How can I lock the "Now" or "TODAY" or "Date" FUNCTIONs IN Excel 2003?

This seems like it would be a simple solution as everybody that deals with Excel, at some point, would be interested in not having the dates you have entered with either function "Today" or "Now" NOT automatically change to the current date and time when you reload the workbook. But if it's a simple fix, I sure haven't been able to figure it out yet. Help!!!!!!!!!!! Go ahead and show me and make me feel like an idiot...

zjoeyx


----------



## Pedro15 (Oct 5, 2008)

The only way I know is to simply press Ctrl and ;(semi colon)

Pedro


----------



## zjoeyx (Aug 20, 2010)

Thanks so much Pedro. Works like a charm. Now I can just make it a part of my macro. I would be interested in how you come to know this great keystroke - if you would share.

zjoeyx


----------



## Pedro15 (Oct 5, 2008)

Thanks.
By reading forums like this and Google.
I use it all the time, saves typing.

Pedro


----------



## Zack Barresse (Jul 25, 2004)

Hi there, welcome to the board!

Typing it manually in is one way. If you want this to happen automatically, that is a different story. Of course if you have a formula and you want to manually make it a static value, just Copy and Paste Special/Values over the top of itself. Ctrl + C (to copy), then Alt + E, S, V, Enter (to Paste Special - Values). If you want any kind of automation with this behavior, you'll have to use VBA.

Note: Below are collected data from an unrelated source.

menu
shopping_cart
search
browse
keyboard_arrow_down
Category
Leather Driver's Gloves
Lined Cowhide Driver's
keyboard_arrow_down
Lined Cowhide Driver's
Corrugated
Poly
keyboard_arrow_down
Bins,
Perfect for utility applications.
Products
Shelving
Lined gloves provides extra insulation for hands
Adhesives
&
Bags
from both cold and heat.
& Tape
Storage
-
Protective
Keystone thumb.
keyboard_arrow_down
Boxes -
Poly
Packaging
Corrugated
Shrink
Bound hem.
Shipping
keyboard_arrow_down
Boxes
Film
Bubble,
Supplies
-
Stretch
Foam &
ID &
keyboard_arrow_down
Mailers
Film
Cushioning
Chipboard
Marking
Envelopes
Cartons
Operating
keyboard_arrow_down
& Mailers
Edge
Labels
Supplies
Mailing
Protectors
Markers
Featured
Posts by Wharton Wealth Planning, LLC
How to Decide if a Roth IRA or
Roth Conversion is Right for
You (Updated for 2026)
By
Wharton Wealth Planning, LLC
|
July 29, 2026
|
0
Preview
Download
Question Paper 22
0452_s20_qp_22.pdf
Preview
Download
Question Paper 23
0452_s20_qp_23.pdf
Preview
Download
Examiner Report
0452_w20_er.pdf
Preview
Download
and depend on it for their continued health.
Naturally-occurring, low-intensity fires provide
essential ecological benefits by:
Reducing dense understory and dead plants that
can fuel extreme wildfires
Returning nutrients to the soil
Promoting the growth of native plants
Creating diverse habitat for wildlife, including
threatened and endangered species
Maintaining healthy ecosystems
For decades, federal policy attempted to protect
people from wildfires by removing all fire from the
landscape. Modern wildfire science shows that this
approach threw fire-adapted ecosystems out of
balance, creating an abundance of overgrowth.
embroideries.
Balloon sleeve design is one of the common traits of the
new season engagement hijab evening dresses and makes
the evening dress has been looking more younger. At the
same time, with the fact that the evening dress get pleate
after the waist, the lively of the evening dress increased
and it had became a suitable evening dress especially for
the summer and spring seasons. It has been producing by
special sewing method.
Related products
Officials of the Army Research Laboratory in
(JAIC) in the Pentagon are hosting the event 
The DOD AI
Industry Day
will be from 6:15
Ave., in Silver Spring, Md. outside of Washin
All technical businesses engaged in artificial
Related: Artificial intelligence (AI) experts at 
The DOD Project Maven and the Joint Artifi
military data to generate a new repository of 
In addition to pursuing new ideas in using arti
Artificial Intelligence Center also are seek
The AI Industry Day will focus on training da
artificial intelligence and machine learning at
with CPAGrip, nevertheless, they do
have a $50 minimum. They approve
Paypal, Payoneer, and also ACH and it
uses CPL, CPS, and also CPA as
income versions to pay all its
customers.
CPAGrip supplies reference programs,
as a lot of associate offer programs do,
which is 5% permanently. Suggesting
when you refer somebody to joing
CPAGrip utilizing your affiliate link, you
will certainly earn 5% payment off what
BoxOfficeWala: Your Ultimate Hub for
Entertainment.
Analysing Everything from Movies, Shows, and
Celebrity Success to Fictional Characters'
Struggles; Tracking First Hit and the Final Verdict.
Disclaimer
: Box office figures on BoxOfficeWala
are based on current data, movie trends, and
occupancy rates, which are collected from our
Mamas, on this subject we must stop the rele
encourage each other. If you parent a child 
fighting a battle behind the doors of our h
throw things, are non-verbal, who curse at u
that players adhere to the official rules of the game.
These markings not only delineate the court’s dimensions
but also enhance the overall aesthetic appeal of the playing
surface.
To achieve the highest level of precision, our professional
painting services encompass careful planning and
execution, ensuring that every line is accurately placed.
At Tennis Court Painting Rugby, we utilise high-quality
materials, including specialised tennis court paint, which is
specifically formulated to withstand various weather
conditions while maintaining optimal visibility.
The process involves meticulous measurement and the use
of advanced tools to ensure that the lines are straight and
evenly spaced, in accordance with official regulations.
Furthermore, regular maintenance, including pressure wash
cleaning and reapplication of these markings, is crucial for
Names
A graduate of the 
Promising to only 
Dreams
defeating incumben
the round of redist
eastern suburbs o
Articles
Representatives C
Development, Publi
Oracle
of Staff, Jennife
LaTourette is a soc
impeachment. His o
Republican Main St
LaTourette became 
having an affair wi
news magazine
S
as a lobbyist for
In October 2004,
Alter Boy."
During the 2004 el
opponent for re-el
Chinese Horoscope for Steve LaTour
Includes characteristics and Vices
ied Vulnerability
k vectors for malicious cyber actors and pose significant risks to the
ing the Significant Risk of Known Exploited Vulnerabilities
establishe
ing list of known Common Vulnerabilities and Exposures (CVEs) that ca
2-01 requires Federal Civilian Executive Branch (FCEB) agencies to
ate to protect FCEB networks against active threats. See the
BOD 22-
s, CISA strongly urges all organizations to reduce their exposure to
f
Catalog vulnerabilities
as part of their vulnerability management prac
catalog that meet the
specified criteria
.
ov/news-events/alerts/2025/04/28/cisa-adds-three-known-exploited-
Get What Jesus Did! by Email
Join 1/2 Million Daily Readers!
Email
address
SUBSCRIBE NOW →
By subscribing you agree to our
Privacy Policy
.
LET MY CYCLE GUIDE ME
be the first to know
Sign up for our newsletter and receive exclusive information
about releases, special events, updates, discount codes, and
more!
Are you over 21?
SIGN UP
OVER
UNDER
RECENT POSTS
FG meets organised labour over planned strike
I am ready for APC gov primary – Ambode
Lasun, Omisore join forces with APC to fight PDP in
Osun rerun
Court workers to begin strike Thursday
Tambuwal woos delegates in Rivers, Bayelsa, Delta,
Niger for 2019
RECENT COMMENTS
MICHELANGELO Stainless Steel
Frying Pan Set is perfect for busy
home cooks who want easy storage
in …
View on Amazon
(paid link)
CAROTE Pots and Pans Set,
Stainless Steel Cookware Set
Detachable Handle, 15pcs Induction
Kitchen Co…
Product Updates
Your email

In reading your second post, if you want to "make it part of my macro", you'll be better off posting your entire macro, then posting a complete description of what it is you are trying to do. In VBA making the value static is as simple as _Range("A1").Value = Range("A1").Value_

HTH


----------



## turbodante (Dec 19, 2008)

As Zack says;

Ctrl + ; does not do as you'd expect when recorded as a macro.

To code this in VBA - something like _Range("C72").Value = Date_ is required.


----------



## Zack Barresse (Jul 25, 2004)

turbodante, you know what I've found, is sometimes (of course it very well could be just me) using _Date_ on it's own produces, eh, erroneous results? Have you ever found that? Ever since then I've started using, at least when I can remember, to use _VBA.Date()_ instead, to fully qualify it.


----------



## turbodante (Dec 19, 2008)

Thanks for the pointer Zack, I'll keep that in mind.:up:


----------